▼
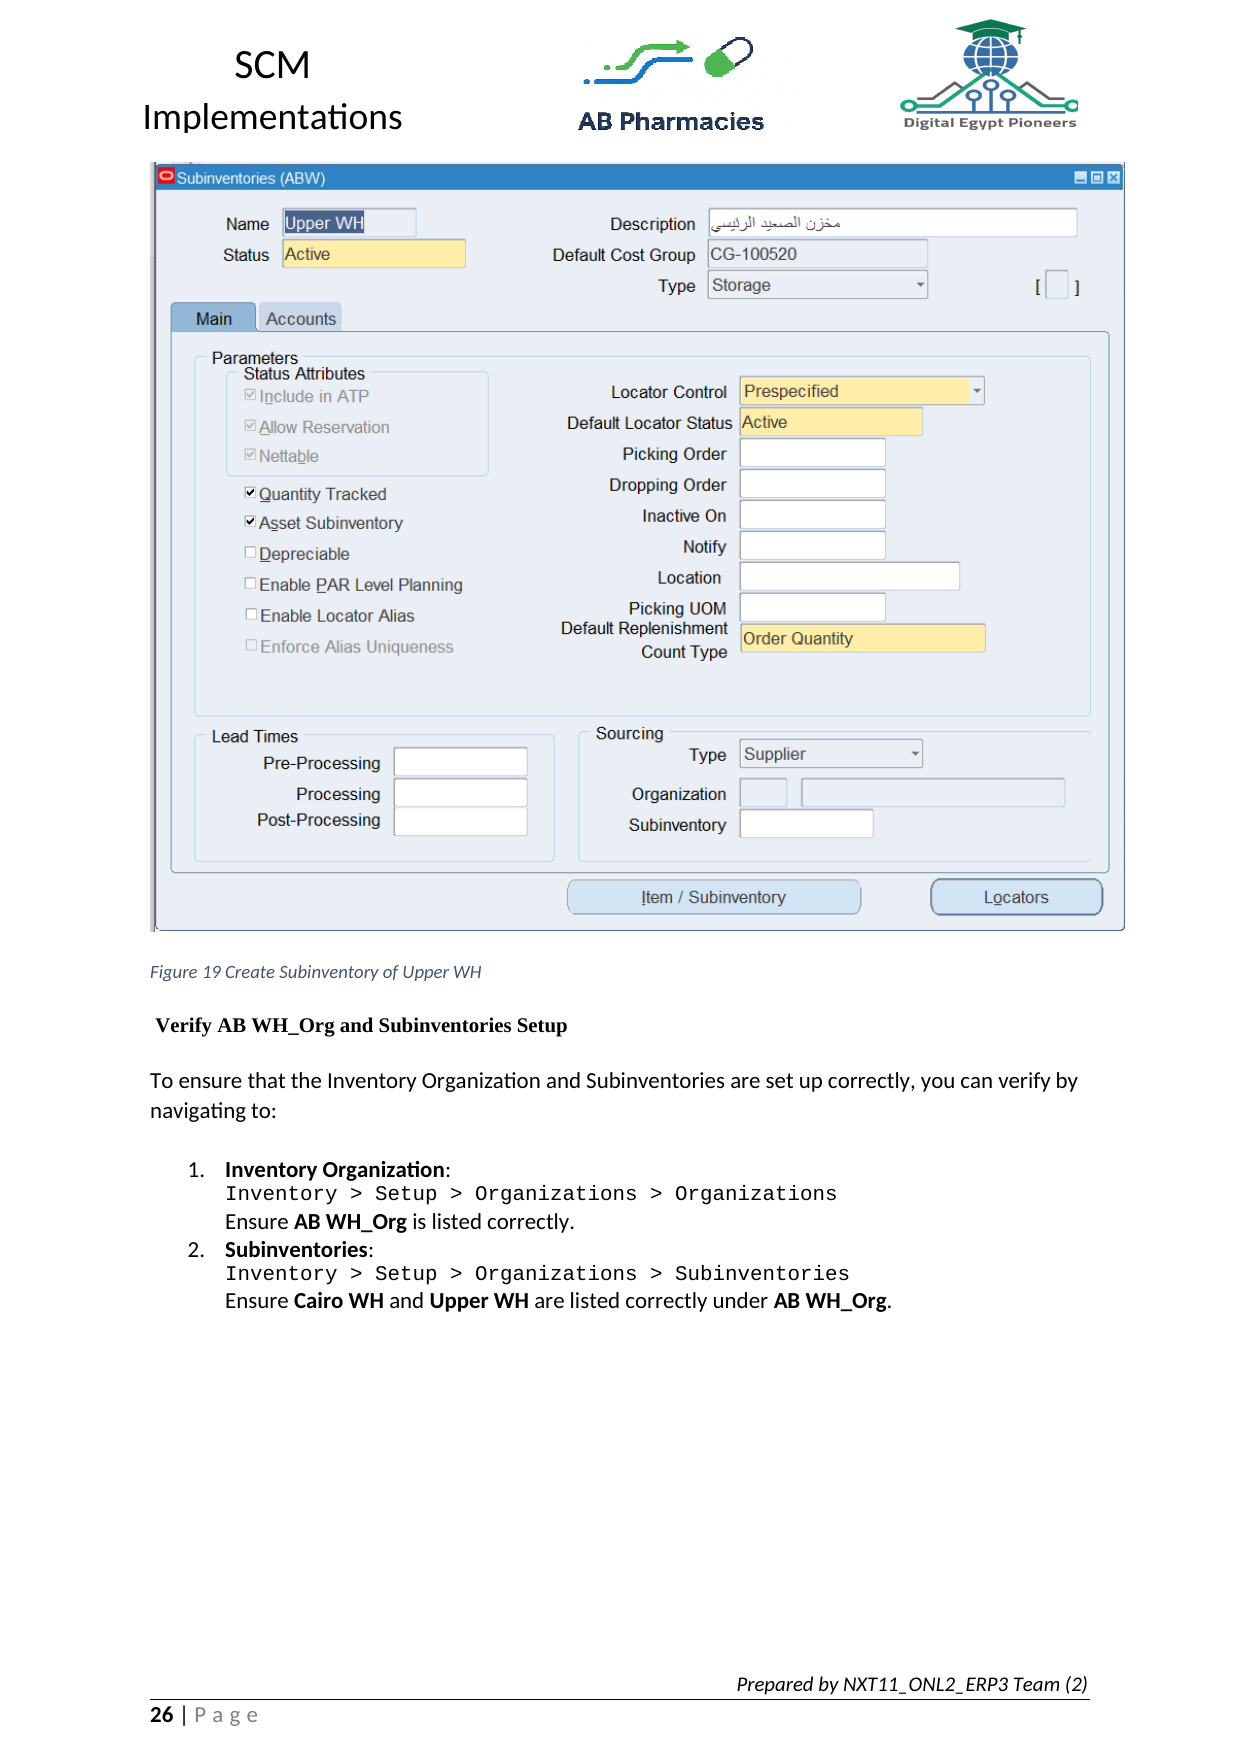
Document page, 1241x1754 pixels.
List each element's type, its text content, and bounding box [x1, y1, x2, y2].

picture [543, 28, 800, 136]
list Inventory Organization: Inventory > Setup > Organizations > Organizations Ensure AB WH_Org is listed correctly. [187, 1155, 1090, 1235]
text Figure 19 Create Subinventory of Upper WH [150, 960, 1090, 983]
subtitle Verify AB WH_Org and Subinventories Setup [150, 1012, 1090, 1037]
text To ensure that the Inventory Organization and Subinventories are set up correctly, you can verify by navigating to: [150, 1066, 1090, 1124]
picture [150, 162, 1125, 932]
list Subinventories: Inventory > Setup > Organizations > Subinventories Ensure Cairo WH and Upper WH are listed correctly under AB WH_Org. [187, 1235, 1090, 1315]
picture [900, 16, 1079, 133]
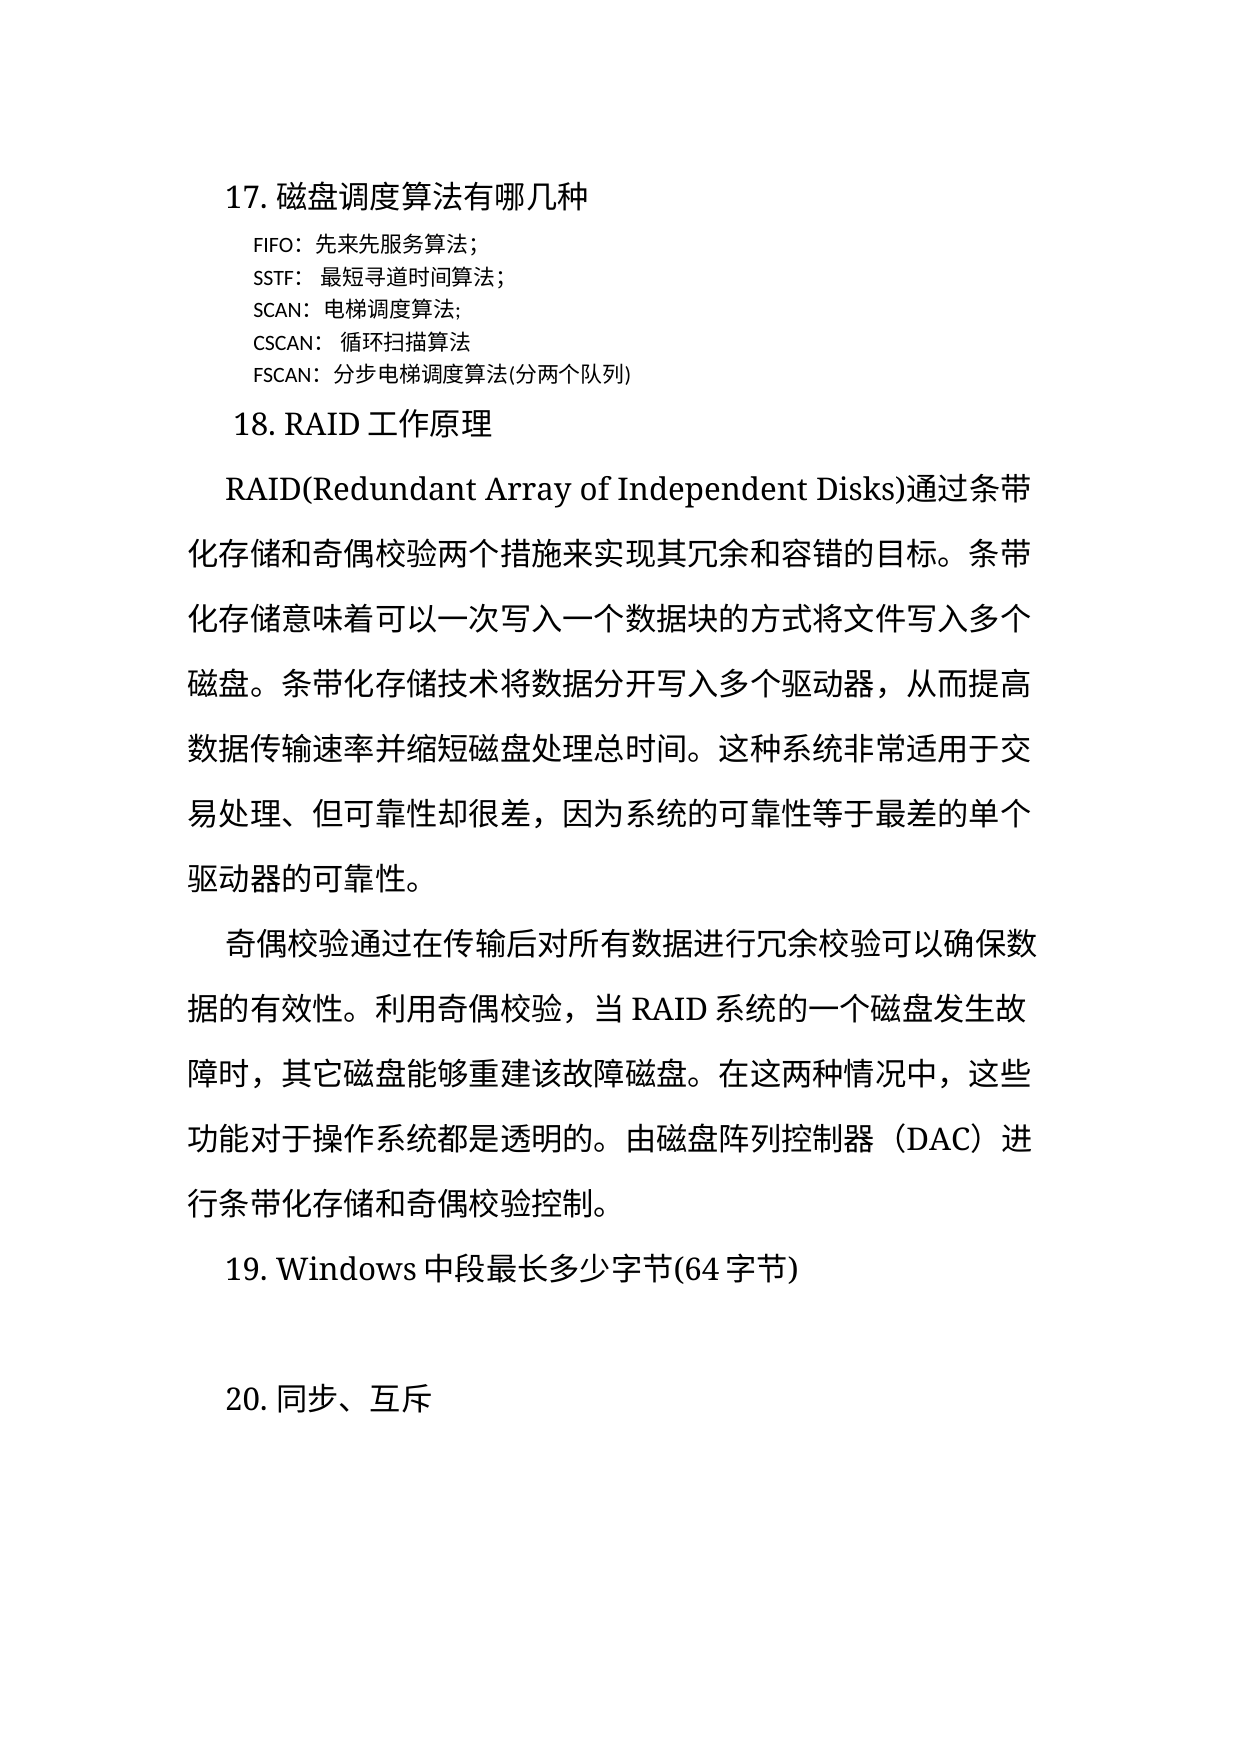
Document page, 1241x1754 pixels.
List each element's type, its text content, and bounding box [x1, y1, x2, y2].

text SSTF： 最短寻道时间算法； [253, 259, 1053, 292]
text RAID(Redundant Array of Independent Disks)通过条带化存储和奇偶校验两个措施来实现其冗余和容错的目标。条带化存储意味着可以一次写入一个数据块的方式将文件写入多个磁盘。条带化存储技术将数据分开写入多个驱动器，从而提高数据传输速率并缩短磁盘处理总时间。这种系统非常适用于交易处理、但可靠性却很差，因为系统的可靠性等于最差的单个驱动器的可靠性。 [187, 454, 1053, 909]
text 奇偶校验通过在传输后对所有数据进行冗余校验可以确保数据的有效性。利用奇偶校验，当RAID系统的一个磁盘发生故障时，其它磁盘能够重建该故障磁盘。在这两种情况中，这些功能对于操作系统都是透明的。由磁盘阵列控制器（DAC）进行条带化存储和奇偶校验控制。 [187, 909, 1053, 1234]
text 20. 同步、互斥 [187, 1364, 1053, 1429]
text 17. 磁盘调度算法有哪几种 [187, 162, 1053, 227]
text FIFO：先来先服务算法； [253, 227, 1053, 259]
text CSCAN： 循环扫描算法 [253, 324, 1053, 357]
text SCAN：电梯调度算法; [253, 292, 1053, 324]
text 18. RAID工作原理 [187, 389, 1053, 454]
text 19. Windows中段最长多少字节(64字节) [187, 1234, 1053, 1299]
text FSCAN：分步电梯调度算法(分两个队列) [253, 357, 1053, 389]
▲
Work request: Output the complete listing exactly as it appears, except for the images.

Answer box:
Document page, 1241x1754 pixels.
List each element's type, its text content, and bounding box [x1, y1, x2, y2].

picture [543, 28, 800, 136]
list Inventory Organization: Inventory > Setup > Organizations > Organizations Ensure AB WH_Org is listed correctly. [187, 1155, 1090, 1235]
text Figure 19 Create Subinventory of Upper WH [150, 960, 1090, 983]
subtitle Verify AB WH_Org and Subinventories Setup [150, 1012, 1090, 1037]
text To ensure that the Inventory Organization and Subinventories are set up correctly, you can verify by navigating to: [150, 1066, 1090, 1124]
picture [150, 162, 1125, 932]
list Subinventories: Inventory > Setup > Organizations > Subinventories Ensure Cairo WH and Upper WH are listed correctly under AB WH_Org. [187, 1235, 1090, 1315]
picture [900, 16, 1079, 133]
Document page, 1241x1754 pixels.
List each element's type, its text content, and bounding box [x1, y1, x2, y2].

text SSTF： 最短寻道时间算法； [253, 259, 1053, 292]
text RAID(Redundant Array of Independent Disks)通过条带化存储和奇偶校验两个措施来实现其冗余和容错的目标。条带化存储意味着可以一次写入一个数据块的方式将文件写入多个磁盘。条带化存储技术将数据分开写入多个驱动器，从而提高数据传输速率并缩短磁盘处理总时间。这种系统非常适用于交易处理、但可靠性却很差，因为系统的可靠性等于最差的单个驱动器的可靠性。 [187, 454, 1053, 909]
text 奇偶校验通过在传输后对所有数据进行冗余校验可以确保数据的有效性。利用奇偶校验，当RAID系统的一个磁盘发生故障时，其它磁盘能够重建该故障磁盘。在这两种情况中，这些功能对于操作系统都是透明的。由磁盘阵列控制器（DAC）进行条带化存储和奇偶校验控制。 [187, 909, 1053, 1234]
text 20. 同步、互斥 [187, 1364, 1053, 1429]
text 17. 磁盘调度算法有哪几种 [187, 162, 1053, 227]
text FIFO：先来先服务算法； [253, 227, 1053, 259]
text CSCAN： 循环扫描算法 [253, 324, 1053, 357]
text SCAN：电梯调度算法; [253, 292, 1053, 324]
text 18. RAID工作原理 [187, 389, 1053, 454]
text 19. Windows中段最长多少字节(64字节) [187, 1234, 1053, 1299]
text FSCAN：分步电梯调度算法(分两个队列) [253, 357, 1053, 389]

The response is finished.